Assignment: In full and without alteration, output each record given here.
(Input data Opens)
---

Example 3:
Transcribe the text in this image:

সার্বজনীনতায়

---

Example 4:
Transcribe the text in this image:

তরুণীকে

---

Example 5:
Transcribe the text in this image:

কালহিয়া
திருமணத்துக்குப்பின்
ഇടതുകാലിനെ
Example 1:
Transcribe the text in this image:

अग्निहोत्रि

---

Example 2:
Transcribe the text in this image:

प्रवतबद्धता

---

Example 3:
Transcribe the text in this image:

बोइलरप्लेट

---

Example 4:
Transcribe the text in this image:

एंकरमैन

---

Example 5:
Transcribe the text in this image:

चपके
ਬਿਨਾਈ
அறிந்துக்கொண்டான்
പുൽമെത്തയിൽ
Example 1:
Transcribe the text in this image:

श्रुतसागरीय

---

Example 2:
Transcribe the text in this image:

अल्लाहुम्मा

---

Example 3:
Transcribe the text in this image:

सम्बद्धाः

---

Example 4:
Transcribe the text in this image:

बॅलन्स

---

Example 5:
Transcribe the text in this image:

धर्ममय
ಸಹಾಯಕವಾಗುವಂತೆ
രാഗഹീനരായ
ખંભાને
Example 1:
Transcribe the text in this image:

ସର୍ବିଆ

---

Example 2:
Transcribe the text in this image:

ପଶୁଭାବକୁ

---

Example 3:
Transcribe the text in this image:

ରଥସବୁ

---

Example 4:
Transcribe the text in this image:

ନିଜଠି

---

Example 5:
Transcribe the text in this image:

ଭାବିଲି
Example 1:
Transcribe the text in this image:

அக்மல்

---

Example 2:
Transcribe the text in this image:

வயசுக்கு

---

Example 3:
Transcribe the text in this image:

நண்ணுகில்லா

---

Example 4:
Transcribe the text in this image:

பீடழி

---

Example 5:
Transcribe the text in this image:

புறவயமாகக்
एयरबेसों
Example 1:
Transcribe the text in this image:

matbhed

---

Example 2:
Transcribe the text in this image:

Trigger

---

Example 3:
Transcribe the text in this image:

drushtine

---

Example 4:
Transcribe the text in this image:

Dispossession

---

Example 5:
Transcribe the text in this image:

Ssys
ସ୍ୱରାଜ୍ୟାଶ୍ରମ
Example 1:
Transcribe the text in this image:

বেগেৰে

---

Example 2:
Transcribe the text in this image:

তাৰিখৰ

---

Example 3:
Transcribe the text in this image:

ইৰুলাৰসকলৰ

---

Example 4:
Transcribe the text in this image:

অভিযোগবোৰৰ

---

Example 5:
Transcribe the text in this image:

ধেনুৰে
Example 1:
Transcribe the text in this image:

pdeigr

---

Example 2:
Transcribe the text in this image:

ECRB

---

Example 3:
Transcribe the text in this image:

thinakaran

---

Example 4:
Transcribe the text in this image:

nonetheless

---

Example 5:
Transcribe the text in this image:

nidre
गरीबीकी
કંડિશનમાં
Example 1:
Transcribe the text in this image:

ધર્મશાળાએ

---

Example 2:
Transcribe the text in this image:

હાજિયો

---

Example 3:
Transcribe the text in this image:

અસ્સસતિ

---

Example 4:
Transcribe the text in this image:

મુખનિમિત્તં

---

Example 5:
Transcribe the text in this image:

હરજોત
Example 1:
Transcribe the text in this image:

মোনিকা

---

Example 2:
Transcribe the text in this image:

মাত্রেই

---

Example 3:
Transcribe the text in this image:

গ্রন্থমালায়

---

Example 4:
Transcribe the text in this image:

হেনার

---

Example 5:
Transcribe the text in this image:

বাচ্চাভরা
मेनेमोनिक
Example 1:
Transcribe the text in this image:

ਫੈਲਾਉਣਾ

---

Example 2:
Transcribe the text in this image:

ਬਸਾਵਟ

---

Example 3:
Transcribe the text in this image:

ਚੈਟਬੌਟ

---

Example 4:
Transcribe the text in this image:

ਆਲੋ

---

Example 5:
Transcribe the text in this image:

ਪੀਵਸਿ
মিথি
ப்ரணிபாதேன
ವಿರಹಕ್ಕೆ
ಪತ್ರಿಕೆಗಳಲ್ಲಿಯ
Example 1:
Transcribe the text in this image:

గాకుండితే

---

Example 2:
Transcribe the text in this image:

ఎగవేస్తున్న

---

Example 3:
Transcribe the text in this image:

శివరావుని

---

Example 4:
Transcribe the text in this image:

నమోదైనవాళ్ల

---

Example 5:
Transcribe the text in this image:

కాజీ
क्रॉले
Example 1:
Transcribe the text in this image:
(Input data Closes)
Problem solution:
---

Example 3:
Transcribe the text in this image:

সার্বজনীনতায়

---

Example 4:
Transcribe the text in this image:

তরুণীকে

---

Example 5:
Transcribe the text in this image:

কালহিয়া
திருமணத்துக்குப்பின்
ഇടതുകാലിനെ
Example 1:
Transcribe the text in this image:

अग्निहोत्रि

---

Example 2:
Transcribe the text in this image:

प्रवतबद्धता

---

Example 3:
Transcribe the text in this image:

बोइलरप्लेट

---

Example 4:
Transcribe the text in this image:

एंकरमैन

---

Example 5:
Transcribe the text in this image:

चपके
ਬਿਨਾਈ
அறிந்துக்கொண்டான்
പുൽമെത്തയിൽ
Example 1:
Transcribe the text in this image:

श्रुतसागरीय

---

Example 2:
Transcribe the text in this image:

अल्लाहुम्मा

---

Example 3:
Transcribe the text in this image:

सम्बद्धाः

---

Example 4:
Transcribe the text in this image:

बॅलन्स

---

Example 5:
Transcribe the text in this image:

धर्ममय
ಸಹಾಯಕವಾಗುವಂತೆ
രാഗഹീനരായ
ખંભાને
Example 1:
Transcribe the text in this image:

ସର୍ବିଆ

---

Example 2:
Transcribe the text in this image:

ପଶୁଭାବକୁ

---

Example 3:
Transcribe the text in this image:

ରଥସବୁ

---

Example 4:
Transcribe the text in this image:

ନିଜଠି

---

Example 5:
Transcribe the text in this image:

ଭାବିଲି
Example 1:
Transcribe the text in this image:

அக்மல்

---

Example 2:
Transcribe the text in this image:

வயசுக்கு

---

Example 3:
Transcribe the text in this image:

நண்ணுகில்லா

---

Example 4:
Transcribe the text in this image:

பீடழி

---

Example 5:
Transcribe the text in this image:

புறவயமாகக்
एयरबेसों
Example 1:
Transcribe the text in this image:

matbhed

---

Example 2:
Transcribe the text in this image:

Trigger

---

Example 3:
Transcribe the text in this image:

drushtine

---

Example 4:
Transcribe the text in this image:

Dispossession

---

Example 5:
Transcribe the text in this image:

Ssys
ସ୍ୱରାଜ୍ୟାଶ୍ରମ
Example 1:
Transcribe the text in this image:

বেগেৰে

---

Example 2:
Transcribe the text in this image:

তাৰিখৰ

---

Example 3:
Transcribe the text in this image:

ইৰুলাৰসকলৰ

---

Example 4:
Transcribe the text in this image:

অভিযোগবোৰৰ

---

Example 5:
Transcribe the text in this image:

ধেনুৰে
Example 1:
Transcribe the text in this image:

pdeigr

---

Example 2:
Transcribe the text in this image:

ECRB

---

Example 3:
Transcribe the text in this image:

thinakaran

---

Example 4:
Transcribe the text in this image:

nonetheless

---

Example 5:
Transcribe the text in this image:

nidre
गरीबीकी
કંડિશનમાં
Example 1:
Transcribe the text in this image:

ધર્મશાળાએ

---

Example 2:
Transcribe the text in this image:

હાજિયો

---

Example 3:
Transcribe the text in this image:

અસ્સસતિ

---

Example 4:
Transcribe the text in this image:

મુખનિમિત્તં

---

Example 5:
Transcribe the text in this image:

હરજોત
Example 1:
Transcribe the text in this image:

মোনিকা

---

Example 2:
Transcribe the text in this image:

মাত্রেই

---

Example 3:
Transcribe the text in this image:

গ্রন্থমালায়

---

Example 4:
Transcribe the text in this image:

হেনার

---

Example 5:
Transcribe the text in this image:

বাচ্চাভরা
मेनेमोनिक
Example 1:
Transcribe the text in this image:

ਫੈਲਾਉਣਾ

---

Example 2:
Transcribe the text in this image:

ਬਸਾਵਟ

---

Example 3:
Transcribe the text in this image:

ਚੈਟਬੌਟ

---

Example 4:
Transcribe the text in this image:

ਆਲੋ

---

Example 5:
Transcribe the text in this image:

ਪੀਵਸਿ
মিথি
ப்ரணிபாதேன
ವಿರಹಕ್ಕೆ
ಪತ್ರಿಕೆಗಳಲ್ಲಿಯ
Example 1:
Transcribe the text in this image:

గాకుండితే

---

Example 2:
Transcribe the text in this image:

ఎగవేస్తున్న

---

Example 3:
Transcribe the text in this image:

శివరావుని

---

Example 4:
Transcribe the text in this image:

నమోదైనవాళ్ల

---

Example 5:
Transcribe the text in this image:

కాజీ
क्रॉले
Example 1:
Transcribe the text in this image:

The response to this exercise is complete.